Parlare di “buona scuola”, con la calda campanella del mattino è quindi una delle tante truffe renziane. Il dispositivo della propaganda è già pronto, almeno nelle intenzioni, per favorire queste dinamiche di cannibalizzazione delle risorse e delle competenze. E i licenziamenti di massa dei precari sono solo una parte, come si vede, di questo processo. Fanno ridere i corsi, anche di aggiornamento, su questo e su quello. Quando il sistema, dal punto di vista finanziario e organizzativo, è spezzato in due nessuno va nessuna parte. Il problema è che tutta questa storia è pensata ancora con le categorie dello stato nazione, della dinamica sindacale di trenta e passa anni fa, e persino con una idea di occupazione che non tiene dagli anni ’90. L’Italia non solo ha bisogno di un sistema educativo nel suo insieme, non con le punte di eccellenza che ne cannibalizzano le risorse, ma deve guardare al declino del lavoro come opportunità formativa. La scuola degli anni ‘70, quella che guardava alla piena occupazione, è finita col fordismo. Quella degli anni ’90, che guardava al precariato, è finita in una società tecnologica, e liberista, che uccide sempre più posti di lavoro di quanti ne crea. Qualche decennio dopo Gorz o si pensa una scuola che metabolizza il declino della società del lavoro, capace di formare all’estrazione di risorse in un nuovo contesto, o il mercato distruggerà la scuola (altro che seguire le indicazioni delle imprese per la formazione...). Il resto è chiacchiera, le proiezioni su base statistica del futuro del lavoro in Europa parlano chiaro: la buona scuola guarda ad un jobs act che è assenza non solo di futuro ma anche di presente.

Vedremo come va a finire. Di sicuro con film già visti, petizioni al presidente della repubblica, appelli a questo e a quello, furbesche assunzioni di valori della buona scuola per sperare in qualche buona assunzione, indicazioni su “dove si può risparmiare veramente” per favorire l’occupazione non si andrà da nessuna parte. O si inverte la dinamica dello spezzamento del sistema educativo nazionale, che non è solo una questione di stipendi e di posti di lavoro ma di sapere e di organizzazione, o la scuola muore con dentro quelli che ci lavorano. Oltretutto, oggi se si si assumessero tutti i precari, mettendo Renzi all’angolo, entro poche settimane le tendenze Ue allo spezzamento dei sistemi educativi in ogni nazione si farebbero sentire. A partire dai patti di stabilità. E qui la Grecia, sul cui sistema educativo la Ue si è accanita, insegna molto a chi vuol vedere.

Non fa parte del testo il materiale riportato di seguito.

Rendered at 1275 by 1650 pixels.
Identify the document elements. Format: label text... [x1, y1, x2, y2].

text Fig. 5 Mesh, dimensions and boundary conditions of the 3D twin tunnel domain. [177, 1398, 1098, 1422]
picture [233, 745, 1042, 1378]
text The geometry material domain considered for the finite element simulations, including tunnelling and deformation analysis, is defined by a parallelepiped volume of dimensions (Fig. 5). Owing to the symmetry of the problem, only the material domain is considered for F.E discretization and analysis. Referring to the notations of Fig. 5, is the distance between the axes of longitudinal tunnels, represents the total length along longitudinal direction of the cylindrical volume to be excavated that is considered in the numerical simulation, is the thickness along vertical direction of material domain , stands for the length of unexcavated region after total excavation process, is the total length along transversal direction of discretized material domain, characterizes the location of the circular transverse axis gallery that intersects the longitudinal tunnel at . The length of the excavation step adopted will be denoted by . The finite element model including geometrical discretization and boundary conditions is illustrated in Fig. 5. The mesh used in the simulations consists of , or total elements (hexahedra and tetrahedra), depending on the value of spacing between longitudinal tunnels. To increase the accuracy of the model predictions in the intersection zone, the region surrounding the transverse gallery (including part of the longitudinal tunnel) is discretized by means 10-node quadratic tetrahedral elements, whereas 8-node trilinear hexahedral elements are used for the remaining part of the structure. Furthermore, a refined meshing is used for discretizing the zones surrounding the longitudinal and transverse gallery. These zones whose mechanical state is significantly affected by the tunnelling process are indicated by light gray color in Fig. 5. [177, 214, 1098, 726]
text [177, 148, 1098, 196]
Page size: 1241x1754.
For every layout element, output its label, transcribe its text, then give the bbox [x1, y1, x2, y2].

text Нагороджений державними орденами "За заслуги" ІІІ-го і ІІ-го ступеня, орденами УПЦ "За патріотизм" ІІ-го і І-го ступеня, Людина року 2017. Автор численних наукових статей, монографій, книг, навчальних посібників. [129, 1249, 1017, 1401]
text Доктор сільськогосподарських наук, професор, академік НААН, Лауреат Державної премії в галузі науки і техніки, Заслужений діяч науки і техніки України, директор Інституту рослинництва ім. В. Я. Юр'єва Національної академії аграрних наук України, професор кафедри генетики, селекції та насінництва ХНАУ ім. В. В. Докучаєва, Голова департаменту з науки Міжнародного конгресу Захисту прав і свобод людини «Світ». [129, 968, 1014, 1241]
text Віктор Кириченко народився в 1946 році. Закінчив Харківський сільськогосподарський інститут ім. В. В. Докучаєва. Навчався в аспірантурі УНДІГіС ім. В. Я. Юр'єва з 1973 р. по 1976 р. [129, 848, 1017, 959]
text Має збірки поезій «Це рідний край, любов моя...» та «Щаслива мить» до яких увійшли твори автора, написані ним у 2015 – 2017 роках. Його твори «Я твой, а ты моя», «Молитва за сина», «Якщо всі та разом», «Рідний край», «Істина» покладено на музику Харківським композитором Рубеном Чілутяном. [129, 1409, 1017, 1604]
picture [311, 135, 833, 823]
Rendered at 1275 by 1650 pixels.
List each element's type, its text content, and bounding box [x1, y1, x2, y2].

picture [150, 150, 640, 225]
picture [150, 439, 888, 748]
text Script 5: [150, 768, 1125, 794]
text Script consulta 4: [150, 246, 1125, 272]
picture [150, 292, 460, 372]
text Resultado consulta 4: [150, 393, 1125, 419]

Un'ultima considerazione. Sulle responsabilità di Cgil-Cisl-Uil in quanto sta accadendo si dovrebbe davvero aprire una Norimberga. Accanendosi, in sede di condanna esemplare, contro il nido di tutte le arretratezze e le nefandezze: la Cgil. Ma una menzione particolare va alla Cisl dell’allora segretario Bonanni quando, pochissimi anni fa, chiedeva a gran voce gli aumenti di stipendio per gli insegnanti di ruolo ricavati dalle risorse “liberate” dal licenziamento dei precari. Bella solidarietà tra lavoratori, shame on you Cisl.